Once the line with "(viii) The licensee" is found in the data, output it and each following line exactly, up to and including the line with "(xi) The shop", and nothing before or after.

*** INPUT DATA ***

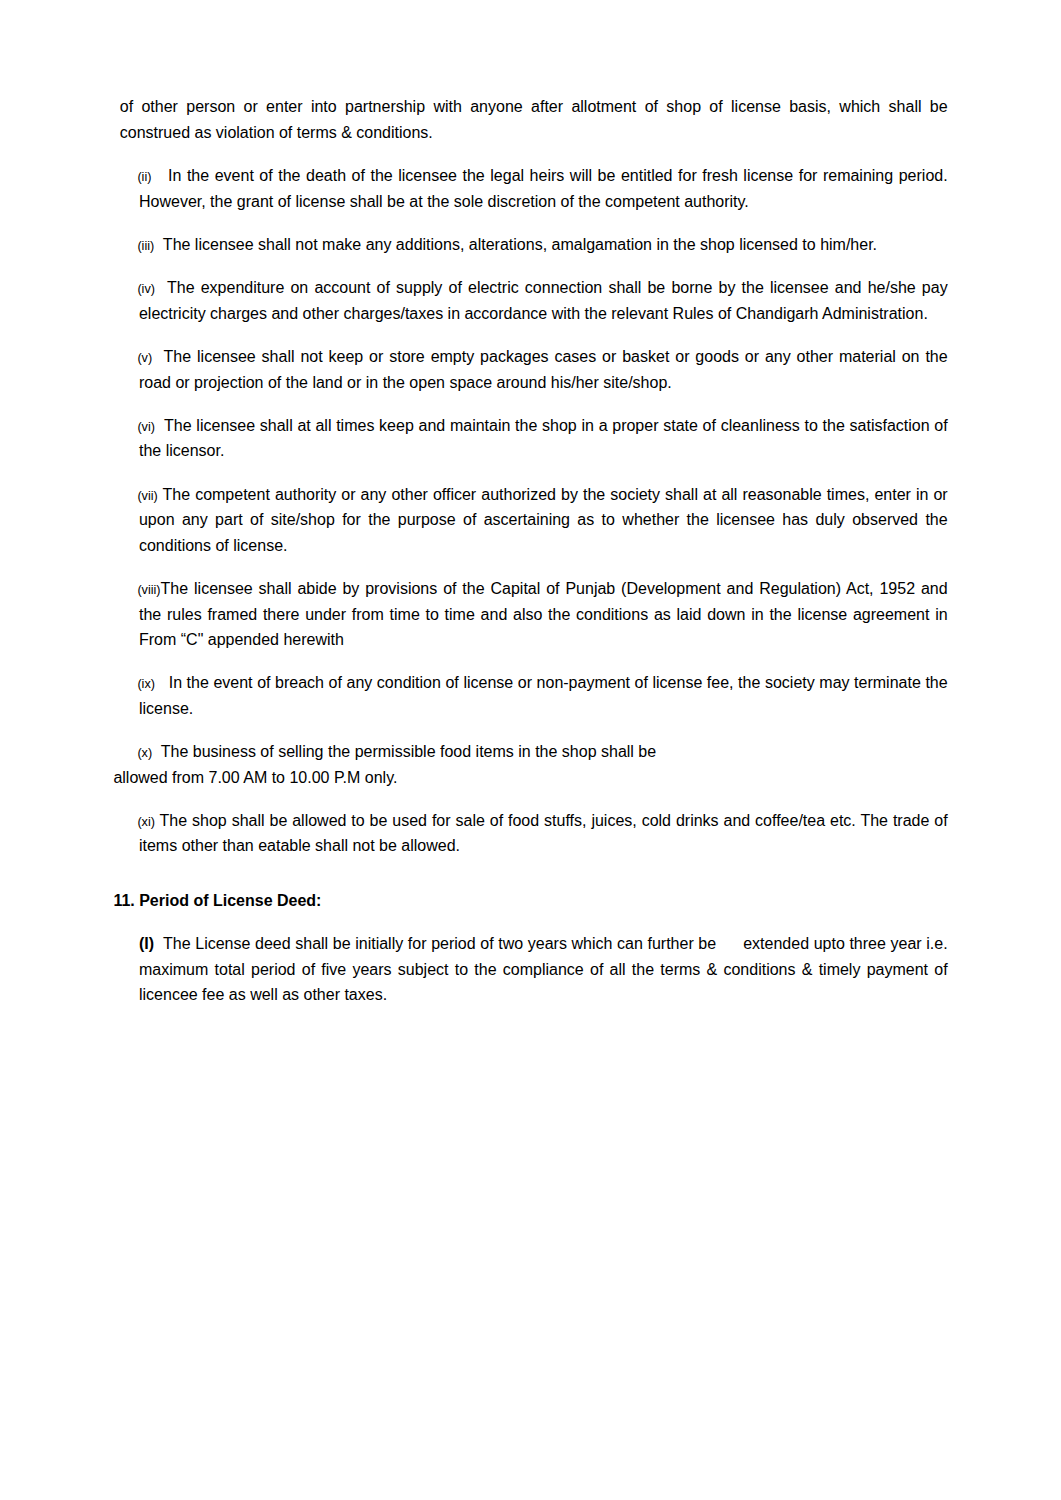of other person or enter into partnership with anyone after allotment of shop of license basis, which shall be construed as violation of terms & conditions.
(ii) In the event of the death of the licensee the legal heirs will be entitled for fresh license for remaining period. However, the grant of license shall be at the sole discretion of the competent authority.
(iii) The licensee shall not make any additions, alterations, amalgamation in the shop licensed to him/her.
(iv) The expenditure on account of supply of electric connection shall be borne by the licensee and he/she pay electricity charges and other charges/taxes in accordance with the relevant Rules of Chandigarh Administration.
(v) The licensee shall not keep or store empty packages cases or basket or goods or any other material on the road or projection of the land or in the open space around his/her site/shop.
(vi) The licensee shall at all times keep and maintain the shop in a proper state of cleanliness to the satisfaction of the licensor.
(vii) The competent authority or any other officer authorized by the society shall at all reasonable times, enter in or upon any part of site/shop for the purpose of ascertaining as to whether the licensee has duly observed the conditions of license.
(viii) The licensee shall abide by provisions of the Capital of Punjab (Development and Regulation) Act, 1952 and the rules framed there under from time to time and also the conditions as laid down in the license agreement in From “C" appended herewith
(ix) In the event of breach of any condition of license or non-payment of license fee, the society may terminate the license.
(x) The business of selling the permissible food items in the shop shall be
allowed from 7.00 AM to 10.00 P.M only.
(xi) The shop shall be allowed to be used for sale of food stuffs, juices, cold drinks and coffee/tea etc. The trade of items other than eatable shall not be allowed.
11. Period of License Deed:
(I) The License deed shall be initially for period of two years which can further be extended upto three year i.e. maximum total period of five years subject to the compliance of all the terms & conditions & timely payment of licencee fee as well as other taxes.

***

--- REPLY TO THE EXERCISE ---
(viii) The licensee shall abide by provisions of the Capital of Punjab (Development and Regulation) Act, 1952 and the rules framed there under from time to time and also the conditions as laid down in the license agreement in From “C" appended herewith
(ix) In the event of breach of any condition of license or non-payment of license fee, the society may terminate the license.
(x) The business of selling the permissible food items in the shop shall be
allowed from 7.00 AM to 10.00 P.M only.
(xi) The shop shall be allowed to be used for sale of food stuffs, juices, cold drinks and coffee/tea etc. The trade of items other than eatable shall not be allowed.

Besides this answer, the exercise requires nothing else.